AI Lab and Applications: Qwens Modelllabor, verbrauchernahe KI-Aktivitäten und Bürosoftware werden als eigenständige Einheit organisiert. Dadurch wird der Weg von der Entwicklung eines KI-Modells bis zu seiner Vermarktung als Anwendung sichtbarer.
In der Praxis bedeutet der Schritt eine Abkehr von Alibabas 2023 eingeführtem „1+6+N“-Ansatz. Damals sollten einzelne Geschäftsbereiche stärker autonom agieren und sich potenziell separat an den Kapitalmarkt bringen lassen. Nun integriert Alibaba zentrale Aktivitäten wieder – diesmal entlang der KI-Wertschöpfungskette.
Der geplante Börsengang des Cloud-Geschäfts war zuvor aufgegeben worden, nachdem US-Exportbeschränkungen für fortschrittliche Chips die Versorgungslage und die Zukunftsplanung des Bereichs unsicher gemacht hatten.
Die Neuausrichtung folgt auf eine Reihe deutlicher Wachstumssignale:
Alibaba meldete für das jüngste Geschäftsquartal einen Konzernumsatz von 268,95 Milliarden RMB, umgerechnet 39,64 Milliarden US-Dollar. Damit lag der Umsatz über der Analystenschätzung von 38,63 Milliarden US-Dollar. Diese Schätzung bezog sich auf den Gesamtumsatz des Konzerns, nicht auf den Cloud-Umsatz.
Der externe Umsatz von Alibaba Cloud stieg im jüngsten Quartal um 45 Prozent gegenüber dem Vorjahr. Die Umsätze mit KI-bezogenen Produkten wuchsen weiterhin im dreistelligen Prozentbereich.
Die häufig genannte Wachstumsrate von 40 Prozent bezieht sich auf den davor gemeldeten Berichtszeitraum. Damals erklärte Alibaba Cloud, dass KI-Produkte bereits 30 Prozent des externen Umsatzes ausmachten.
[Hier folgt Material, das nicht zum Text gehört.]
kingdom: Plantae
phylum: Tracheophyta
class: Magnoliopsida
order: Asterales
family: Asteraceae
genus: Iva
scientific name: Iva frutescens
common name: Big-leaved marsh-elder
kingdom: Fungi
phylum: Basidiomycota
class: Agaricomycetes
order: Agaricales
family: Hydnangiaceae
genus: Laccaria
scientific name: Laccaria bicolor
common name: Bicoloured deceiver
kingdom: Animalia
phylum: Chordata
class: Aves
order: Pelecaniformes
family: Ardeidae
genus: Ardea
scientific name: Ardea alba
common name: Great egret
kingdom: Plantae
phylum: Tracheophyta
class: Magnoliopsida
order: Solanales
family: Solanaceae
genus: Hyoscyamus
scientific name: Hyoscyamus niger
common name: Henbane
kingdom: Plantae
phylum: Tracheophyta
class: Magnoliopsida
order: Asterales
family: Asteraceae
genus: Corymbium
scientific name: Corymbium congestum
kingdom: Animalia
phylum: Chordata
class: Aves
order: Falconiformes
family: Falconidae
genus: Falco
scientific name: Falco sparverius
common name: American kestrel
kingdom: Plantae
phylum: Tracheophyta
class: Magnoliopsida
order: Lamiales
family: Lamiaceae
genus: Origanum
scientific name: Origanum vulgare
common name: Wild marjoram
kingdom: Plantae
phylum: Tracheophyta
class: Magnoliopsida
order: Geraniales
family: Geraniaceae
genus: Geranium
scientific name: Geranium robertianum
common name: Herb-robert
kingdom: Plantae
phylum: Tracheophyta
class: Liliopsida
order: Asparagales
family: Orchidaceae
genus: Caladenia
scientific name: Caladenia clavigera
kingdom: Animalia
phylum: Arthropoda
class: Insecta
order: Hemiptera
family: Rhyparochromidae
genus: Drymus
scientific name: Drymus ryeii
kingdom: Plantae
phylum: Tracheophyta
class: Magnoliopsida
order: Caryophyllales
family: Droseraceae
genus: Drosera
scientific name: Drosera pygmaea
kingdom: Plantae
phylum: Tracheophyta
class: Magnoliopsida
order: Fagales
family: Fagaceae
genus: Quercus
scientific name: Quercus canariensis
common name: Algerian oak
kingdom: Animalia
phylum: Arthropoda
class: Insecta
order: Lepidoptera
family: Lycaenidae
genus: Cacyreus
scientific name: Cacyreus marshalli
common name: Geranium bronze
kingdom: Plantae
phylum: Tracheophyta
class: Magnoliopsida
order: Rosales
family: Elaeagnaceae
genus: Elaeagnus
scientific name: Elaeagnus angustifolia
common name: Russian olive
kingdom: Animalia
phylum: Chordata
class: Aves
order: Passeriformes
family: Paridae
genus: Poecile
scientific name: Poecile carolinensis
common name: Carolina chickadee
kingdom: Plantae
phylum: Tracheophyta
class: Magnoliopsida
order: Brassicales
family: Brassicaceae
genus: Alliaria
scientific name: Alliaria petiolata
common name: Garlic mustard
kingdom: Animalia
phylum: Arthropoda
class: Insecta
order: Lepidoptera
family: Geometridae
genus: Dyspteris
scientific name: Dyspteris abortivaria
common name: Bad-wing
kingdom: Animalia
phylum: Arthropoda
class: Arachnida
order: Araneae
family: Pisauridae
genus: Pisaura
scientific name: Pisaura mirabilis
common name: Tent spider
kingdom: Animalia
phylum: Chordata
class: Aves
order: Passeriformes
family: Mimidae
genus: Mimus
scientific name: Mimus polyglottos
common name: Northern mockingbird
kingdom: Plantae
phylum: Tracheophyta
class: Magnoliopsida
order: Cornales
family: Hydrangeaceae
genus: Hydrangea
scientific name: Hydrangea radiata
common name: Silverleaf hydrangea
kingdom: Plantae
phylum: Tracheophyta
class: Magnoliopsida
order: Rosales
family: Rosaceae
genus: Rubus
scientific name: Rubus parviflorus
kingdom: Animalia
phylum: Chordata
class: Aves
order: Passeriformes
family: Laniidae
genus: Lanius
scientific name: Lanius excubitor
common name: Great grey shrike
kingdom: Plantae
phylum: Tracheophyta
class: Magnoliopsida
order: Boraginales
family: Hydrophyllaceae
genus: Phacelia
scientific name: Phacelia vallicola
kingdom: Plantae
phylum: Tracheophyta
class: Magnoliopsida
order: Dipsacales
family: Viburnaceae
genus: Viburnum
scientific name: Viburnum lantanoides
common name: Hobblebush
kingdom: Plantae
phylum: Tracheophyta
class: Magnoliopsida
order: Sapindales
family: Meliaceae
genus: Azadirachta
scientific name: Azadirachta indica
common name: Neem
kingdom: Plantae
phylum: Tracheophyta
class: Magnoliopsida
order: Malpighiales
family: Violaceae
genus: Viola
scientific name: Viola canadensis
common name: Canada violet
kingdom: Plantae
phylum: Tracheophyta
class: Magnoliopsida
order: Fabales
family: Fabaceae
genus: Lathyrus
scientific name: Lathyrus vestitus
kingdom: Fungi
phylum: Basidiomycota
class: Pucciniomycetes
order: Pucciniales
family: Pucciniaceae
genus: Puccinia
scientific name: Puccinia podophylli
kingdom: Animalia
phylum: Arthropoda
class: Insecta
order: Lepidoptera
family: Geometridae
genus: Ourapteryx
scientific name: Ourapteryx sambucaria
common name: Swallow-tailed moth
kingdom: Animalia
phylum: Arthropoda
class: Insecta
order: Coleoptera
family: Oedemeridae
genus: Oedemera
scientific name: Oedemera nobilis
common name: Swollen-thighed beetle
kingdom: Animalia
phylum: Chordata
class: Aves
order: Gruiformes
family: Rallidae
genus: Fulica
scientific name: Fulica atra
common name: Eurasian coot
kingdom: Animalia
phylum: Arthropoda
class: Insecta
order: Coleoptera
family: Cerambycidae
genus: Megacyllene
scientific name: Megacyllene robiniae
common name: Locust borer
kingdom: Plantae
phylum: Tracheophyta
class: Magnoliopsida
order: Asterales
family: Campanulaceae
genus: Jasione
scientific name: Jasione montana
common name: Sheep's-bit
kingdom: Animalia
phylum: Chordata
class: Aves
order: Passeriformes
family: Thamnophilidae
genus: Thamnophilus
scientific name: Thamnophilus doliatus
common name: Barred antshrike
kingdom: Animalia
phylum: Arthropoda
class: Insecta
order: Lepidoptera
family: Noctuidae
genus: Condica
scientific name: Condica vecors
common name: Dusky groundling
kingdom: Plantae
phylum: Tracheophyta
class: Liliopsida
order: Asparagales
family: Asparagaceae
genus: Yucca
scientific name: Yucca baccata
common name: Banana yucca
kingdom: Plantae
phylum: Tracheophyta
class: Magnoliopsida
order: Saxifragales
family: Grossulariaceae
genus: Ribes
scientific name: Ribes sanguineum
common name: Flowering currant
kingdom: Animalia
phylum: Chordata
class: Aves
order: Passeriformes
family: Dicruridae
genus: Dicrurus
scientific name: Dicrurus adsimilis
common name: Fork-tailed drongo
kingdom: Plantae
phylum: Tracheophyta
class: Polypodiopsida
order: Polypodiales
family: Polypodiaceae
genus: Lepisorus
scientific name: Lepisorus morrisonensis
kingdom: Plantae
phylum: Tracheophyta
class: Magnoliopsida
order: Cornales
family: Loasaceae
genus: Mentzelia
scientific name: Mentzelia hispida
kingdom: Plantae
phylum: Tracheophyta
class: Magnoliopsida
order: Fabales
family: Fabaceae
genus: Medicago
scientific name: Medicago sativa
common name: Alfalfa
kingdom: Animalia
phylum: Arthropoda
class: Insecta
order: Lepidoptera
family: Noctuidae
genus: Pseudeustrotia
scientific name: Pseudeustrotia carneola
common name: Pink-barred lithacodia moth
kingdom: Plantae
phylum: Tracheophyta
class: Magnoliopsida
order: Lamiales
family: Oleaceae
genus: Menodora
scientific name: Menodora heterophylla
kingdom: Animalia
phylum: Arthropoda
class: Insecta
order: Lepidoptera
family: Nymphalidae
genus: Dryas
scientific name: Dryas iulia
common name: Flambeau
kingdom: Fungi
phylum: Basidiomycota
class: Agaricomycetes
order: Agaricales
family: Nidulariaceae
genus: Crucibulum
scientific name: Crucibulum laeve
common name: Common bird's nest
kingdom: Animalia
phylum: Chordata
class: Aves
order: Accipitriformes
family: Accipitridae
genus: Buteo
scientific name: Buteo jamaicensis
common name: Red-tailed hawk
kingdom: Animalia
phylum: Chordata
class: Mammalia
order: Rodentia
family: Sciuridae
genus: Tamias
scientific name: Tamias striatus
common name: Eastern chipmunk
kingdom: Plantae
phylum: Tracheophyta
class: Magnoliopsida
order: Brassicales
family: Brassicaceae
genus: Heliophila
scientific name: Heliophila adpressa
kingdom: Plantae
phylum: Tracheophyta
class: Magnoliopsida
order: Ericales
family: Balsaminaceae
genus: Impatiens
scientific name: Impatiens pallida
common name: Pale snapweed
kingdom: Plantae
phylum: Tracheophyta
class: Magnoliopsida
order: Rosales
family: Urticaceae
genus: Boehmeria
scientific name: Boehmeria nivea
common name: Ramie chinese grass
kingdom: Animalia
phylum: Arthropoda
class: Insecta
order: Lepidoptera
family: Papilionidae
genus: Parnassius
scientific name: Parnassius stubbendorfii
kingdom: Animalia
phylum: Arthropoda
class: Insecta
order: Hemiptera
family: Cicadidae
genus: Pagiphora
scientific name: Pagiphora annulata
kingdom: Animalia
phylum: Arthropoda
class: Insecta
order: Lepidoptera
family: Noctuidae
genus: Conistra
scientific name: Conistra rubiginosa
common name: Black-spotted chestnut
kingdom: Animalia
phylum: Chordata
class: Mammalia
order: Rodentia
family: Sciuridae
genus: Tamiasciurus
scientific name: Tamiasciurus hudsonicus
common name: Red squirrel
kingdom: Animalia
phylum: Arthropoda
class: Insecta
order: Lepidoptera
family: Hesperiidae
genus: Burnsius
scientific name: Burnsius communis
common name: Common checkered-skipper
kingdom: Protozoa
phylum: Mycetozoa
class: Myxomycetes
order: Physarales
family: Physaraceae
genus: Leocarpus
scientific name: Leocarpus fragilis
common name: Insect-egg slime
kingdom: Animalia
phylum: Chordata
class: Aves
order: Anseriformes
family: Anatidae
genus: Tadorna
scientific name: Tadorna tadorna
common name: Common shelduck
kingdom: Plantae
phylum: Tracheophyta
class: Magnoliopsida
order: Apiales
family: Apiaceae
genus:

Qwen, Alibabas Familie von KI-Modellen, überschritt innerhalb von sechs Monaten weltweit drei Milliarden Downloads. Diese Reichweite und die wachsende Entwicklerbasis bieten Alibaba eine breite Grundlage für spätere Monetarisierung.
Berichten zufolge prüft Alibaba für eine künftige Qwen-Version ein Modell, bei dem große kommerzielle Nutzer einen Teil ihrer Umsätze teilen müssten. Das würde eine Verschiebung von einer weitgehend frei verfügbaren Open-Weight-Strategie hin zu einem Freemium- oder Lizenzmodell bedeuten. Die genauen Bedingungen waren jedoch noch nicht festgelegt.
Der Umbau ist allerdings kapitalintensiv. Alibaba investierte im Quartal 67,7 Milliarden RMB in Sachanlagen und Infrastruktur, vor allem im Zusammenhang mit dem Ausbau der KI-Kapazitäten. Gleichzeitig sank das bereinigte EBITDA im Jahresvergleich um 30 Prozent.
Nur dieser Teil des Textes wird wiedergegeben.